The actual Seattle Queer Film Festival doesn’t officially kick off until October 13th (and then runs through the 23rd both online and in area cinemas) but Three Dollar Bill Cinema is offering up an ‘appetizer’ for this year’s festival with a sneak preak screening of the film PLEASE BABY PLEASE by filmmaker Amanda Kramer. It’s a fun lurid melodrama and a colorful noir about a newlywed couple living in a tough neighborhood on the Lower East Side of New York City in the 1950s.

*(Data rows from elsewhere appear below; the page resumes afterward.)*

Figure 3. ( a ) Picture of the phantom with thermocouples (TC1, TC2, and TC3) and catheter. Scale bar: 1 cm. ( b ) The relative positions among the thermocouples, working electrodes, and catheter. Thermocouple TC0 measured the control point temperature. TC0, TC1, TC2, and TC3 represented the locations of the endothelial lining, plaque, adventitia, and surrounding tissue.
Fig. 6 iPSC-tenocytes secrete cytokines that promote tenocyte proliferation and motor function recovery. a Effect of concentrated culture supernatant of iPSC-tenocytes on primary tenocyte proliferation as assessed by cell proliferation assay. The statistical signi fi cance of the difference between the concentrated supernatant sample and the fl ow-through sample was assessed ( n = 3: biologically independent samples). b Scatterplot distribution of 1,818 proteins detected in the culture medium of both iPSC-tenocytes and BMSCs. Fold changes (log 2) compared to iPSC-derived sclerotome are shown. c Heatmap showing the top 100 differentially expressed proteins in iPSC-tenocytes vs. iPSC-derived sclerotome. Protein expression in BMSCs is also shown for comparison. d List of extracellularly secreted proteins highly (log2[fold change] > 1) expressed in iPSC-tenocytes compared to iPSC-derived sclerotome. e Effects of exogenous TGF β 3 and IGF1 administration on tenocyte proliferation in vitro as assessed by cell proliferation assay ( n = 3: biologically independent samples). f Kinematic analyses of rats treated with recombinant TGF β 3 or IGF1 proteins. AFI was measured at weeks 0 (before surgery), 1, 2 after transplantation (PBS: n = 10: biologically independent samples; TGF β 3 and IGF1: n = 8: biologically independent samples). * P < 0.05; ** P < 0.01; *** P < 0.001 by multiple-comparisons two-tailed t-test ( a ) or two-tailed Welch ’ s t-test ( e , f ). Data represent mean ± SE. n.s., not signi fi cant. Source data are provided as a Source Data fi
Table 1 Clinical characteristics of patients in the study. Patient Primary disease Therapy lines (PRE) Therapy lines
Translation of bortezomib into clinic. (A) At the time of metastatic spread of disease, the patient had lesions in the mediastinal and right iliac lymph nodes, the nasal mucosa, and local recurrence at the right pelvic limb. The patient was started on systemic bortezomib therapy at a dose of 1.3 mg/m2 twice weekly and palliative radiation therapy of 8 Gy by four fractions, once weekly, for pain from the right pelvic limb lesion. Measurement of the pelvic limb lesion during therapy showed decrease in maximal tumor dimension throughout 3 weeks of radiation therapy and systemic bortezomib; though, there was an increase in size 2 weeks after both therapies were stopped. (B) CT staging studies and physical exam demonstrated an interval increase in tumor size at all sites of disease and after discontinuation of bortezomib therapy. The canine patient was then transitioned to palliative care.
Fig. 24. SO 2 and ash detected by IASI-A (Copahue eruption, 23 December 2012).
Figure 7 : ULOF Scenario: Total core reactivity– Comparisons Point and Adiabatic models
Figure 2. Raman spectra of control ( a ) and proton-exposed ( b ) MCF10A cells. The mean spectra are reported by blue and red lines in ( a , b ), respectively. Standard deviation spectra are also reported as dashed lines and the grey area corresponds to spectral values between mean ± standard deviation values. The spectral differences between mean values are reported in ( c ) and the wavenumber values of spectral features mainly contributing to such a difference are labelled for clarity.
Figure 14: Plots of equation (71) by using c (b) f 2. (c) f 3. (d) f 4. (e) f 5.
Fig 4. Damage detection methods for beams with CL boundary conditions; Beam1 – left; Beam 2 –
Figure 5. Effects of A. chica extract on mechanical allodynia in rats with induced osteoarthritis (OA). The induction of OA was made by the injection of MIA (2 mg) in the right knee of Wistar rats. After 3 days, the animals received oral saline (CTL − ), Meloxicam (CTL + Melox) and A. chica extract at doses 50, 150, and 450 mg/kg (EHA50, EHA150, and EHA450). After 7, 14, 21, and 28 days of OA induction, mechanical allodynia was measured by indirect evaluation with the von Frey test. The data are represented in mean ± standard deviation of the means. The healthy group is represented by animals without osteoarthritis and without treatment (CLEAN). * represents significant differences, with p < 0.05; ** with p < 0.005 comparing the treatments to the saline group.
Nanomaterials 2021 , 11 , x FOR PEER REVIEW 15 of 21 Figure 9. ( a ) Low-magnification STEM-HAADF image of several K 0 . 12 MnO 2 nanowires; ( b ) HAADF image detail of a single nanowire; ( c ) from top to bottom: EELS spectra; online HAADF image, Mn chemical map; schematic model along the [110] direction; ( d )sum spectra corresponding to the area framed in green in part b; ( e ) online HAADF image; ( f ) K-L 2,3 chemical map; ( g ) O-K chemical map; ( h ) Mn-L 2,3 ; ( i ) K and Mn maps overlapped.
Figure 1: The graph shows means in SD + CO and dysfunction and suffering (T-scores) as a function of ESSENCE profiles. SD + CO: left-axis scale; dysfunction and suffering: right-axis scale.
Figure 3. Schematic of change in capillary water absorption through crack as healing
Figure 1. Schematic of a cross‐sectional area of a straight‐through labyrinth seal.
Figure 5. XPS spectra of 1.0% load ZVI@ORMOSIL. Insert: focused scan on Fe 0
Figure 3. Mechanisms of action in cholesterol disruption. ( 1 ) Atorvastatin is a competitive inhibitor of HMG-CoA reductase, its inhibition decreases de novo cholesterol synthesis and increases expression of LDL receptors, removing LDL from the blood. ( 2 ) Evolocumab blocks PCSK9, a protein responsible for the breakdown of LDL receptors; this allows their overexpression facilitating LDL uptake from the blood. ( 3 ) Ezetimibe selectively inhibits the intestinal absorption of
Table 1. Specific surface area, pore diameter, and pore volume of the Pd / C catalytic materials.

It stars Andrea Riseborough and Harry Melling with a special appearance from Demi Moore. PLEASE BABY PLEASE won Outstanding North American Narrative Feature at OUTFEST and more recently (and more locally) was the Closing Night film at the North Bend Film Festival. It’s screening at the charming Ark Lodge Cinema in Columbia City at 7pm this coming Wednesday, October 5th. The screening is free if you already have a Seattle Queer Film Festival pass and you can buy passes at: https://www.goelevent.com/ThreeDollarBillCinema/Pass/Sale
If you just want a ticket to this screening, get them at: https://www.goelevent.com/ThreeDollarBillCinema/e/PleaseBabyPlease-PreviewScreening
More from the press release:
Suze (Andrea Riseborough) and Arthur (Harry Melling) live an outwardly traditional lifestyle as the Lower East Side’s most bohemian Eisenhower-era couple. The pair’s cage is rattled when they encounter a gang of sadistic, leather-clad greasers known as The Young Gents. Suze and Arthur’s initial thrust of fear evolves into confusion of thrill and lust. This sudden exposure to flamboyant masculinity unlocks the realization that Suze is an aspiring leather daddy who mistook herself for a housewife. Meanwhile, the perpetually sensitive Arthur’s obsessive gender trouble goes sideways when Young Gent Teddy (Karl Glusman) sparks a queer desire. PLEASE BABY PLEASE presents a full spectrum of underground fetishism and seductive musical asides featuring alluring cameos by Demi Moore and Cole Escola. Visionary filmmaker Amanda Kramer pegs the hetero hellscape of the 1950s in a witty, syncopated riff that plays like a high camp emission from your wildest dreams – bathed in silk, sweat, and bisexual lighting.